ACTIVITY
Please filter the data down to the lines that include the word "access" and copy them.

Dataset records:
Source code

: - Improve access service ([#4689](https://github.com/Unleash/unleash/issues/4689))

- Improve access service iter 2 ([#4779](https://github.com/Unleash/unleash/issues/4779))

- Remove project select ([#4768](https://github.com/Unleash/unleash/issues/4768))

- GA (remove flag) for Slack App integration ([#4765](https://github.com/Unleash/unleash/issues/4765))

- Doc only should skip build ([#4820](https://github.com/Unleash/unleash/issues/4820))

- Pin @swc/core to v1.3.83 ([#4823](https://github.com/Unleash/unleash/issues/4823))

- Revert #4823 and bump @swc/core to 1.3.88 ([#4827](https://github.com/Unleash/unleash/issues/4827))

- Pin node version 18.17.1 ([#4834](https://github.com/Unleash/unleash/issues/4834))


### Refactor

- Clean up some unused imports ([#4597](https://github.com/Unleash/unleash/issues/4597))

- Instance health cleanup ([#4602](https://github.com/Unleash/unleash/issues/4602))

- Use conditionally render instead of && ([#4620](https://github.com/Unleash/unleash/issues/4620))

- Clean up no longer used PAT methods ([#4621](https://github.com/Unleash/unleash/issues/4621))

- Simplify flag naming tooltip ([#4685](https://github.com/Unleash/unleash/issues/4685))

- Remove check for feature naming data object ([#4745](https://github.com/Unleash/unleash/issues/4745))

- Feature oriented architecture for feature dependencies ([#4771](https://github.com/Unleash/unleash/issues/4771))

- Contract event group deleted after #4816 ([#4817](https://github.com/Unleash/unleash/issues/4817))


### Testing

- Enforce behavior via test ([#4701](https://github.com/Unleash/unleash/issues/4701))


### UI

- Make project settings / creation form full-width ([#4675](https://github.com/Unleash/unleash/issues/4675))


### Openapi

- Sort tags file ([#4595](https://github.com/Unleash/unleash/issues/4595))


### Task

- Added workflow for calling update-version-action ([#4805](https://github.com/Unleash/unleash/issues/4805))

ANSWER AREA
: - Improve access service ([#4689](https://github.com/Unleash/unleash/issues/4689))
- Improve access service iter 2 ([#4779](https://github.com/Unleash/unleash/issues/4779))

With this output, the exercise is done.